▶ **Task objective**:
Write out the passage on South Africa's constitutional democracy word for word, covering everything from "The year 2024" down to "to unravel eventually.".

▶ **Selected extract**:
•••

30 Years of Constitutional Democracy & The Crisis of Black Thought

The year 2024 marks 30 years of constitutional democracy in South Africa. To those who subscribe to this view, the first democratic elections of 1994 signify the beginning of a non-racial democratic era in South Africa. Reconciliation between blacks and whites, facilitated by Desmond Tutu and Nelson Mandela, symbolized the fulfilment of the Charterist dream that "South Africa belongs to all who live in it, black and white." For a time, this 1994 period seemed like "the end of history" for the Charterists, as their ideology reigned supreme. However, an ideology without a material foundation in the socio-economic aspirations of the African majority was bound to unravel eventually.

•••

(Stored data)
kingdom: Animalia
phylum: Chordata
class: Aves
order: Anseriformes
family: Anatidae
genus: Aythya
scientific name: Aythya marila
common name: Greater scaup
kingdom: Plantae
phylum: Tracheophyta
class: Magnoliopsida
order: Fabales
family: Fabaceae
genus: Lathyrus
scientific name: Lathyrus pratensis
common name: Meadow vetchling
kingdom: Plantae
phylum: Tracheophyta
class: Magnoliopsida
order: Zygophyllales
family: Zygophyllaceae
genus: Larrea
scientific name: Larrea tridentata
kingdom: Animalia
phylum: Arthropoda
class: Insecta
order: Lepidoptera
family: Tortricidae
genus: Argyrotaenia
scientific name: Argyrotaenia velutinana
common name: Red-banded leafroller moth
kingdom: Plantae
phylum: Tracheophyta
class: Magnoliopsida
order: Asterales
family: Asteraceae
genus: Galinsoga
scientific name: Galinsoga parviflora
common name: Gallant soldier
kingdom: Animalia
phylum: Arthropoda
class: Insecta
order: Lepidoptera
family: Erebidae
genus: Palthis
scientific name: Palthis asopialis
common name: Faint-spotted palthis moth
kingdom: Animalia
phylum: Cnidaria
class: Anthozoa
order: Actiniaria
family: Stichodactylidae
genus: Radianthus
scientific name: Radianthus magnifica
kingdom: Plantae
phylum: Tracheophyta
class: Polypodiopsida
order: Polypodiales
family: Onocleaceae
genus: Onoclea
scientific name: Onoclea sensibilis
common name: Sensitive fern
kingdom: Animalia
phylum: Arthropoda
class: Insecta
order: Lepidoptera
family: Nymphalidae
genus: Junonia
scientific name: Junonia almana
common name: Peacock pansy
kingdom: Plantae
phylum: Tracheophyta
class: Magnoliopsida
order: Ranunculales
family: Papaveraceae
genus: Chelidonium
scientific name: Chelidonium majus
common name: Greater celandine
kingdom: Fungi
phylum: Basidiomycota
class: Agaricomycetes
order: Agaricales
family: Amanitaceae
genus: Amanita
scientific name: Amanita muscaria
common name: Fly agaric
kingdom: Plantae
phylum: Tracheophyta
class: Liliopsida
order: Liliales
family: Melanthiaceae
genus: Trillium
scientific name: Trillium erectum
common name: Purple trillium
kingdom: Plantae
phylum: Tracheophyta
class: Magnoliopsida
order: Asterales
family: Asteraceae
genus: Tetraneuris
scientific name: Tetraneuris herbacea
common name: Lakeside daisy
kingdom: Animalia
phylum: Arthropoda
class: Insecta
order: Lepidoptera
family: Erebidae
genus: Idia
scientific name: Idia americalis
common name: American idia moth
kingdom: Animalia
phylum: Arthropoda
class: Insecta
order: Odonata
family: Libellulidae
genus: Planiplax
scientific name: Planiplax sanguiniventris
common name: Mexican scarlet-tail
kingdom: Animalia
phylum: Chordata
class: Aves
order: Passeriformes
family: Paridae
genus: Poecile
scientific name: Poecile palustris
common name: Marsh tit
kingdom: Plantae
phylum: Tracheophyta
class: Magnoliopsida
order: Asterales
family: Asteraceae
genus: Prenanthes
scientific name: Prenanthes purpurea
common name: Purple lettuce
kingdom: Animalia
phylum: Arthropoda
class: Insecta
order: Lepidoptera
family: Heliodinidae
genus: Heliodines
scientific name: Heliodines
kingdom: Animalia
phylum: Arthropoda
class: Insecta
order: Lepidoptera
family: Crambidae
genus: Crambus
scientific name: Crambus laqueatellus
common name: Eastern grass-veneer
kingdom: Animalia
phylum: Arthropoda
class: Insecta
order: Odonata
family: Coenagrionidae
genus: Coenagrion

•••

▶ **The completed task**:
The year 2024 marks 30 years of constitutional democracy in South Africa. To those who subscribe to this view, the first democratic elections of 1994 signify the beginning of a non-racial democratic era in South Africa. Reconciliation between blacks and whites, facilitated by Desmond Tutu and Nelson Mandela, symbolized the fulfilment of the Charterist dream that "South Africa belongs to all who live in it, black and white." For a time, this 1994 period seemed like "the end of history" for the Charterists, as their ideology reigned supreme. However, an ideology without a material foundation in the socio-economic aspirations of the African majority was bound to unravel eventually.